(Transcribed page text)
BEGIN

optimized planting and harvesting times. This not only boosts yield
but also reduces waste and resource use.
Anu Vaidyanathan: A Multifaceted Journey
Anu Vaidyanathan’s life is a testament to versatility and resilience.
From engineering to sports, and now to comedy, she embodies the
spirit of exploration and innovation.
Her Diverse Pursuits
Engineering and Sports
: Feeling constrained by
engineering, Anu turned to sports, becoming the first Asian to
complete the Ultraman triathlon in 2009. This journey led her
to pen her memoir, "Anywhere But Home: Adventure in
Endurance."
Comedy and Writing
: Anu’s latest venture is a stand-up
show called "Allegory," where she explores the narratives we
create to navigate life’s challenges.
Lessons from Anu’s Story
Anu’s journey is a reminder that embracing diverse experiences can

END

**TASK:** How many rows above contain the word "This"? Reply with the number only.

**PROBLEM SOLUTION:** 2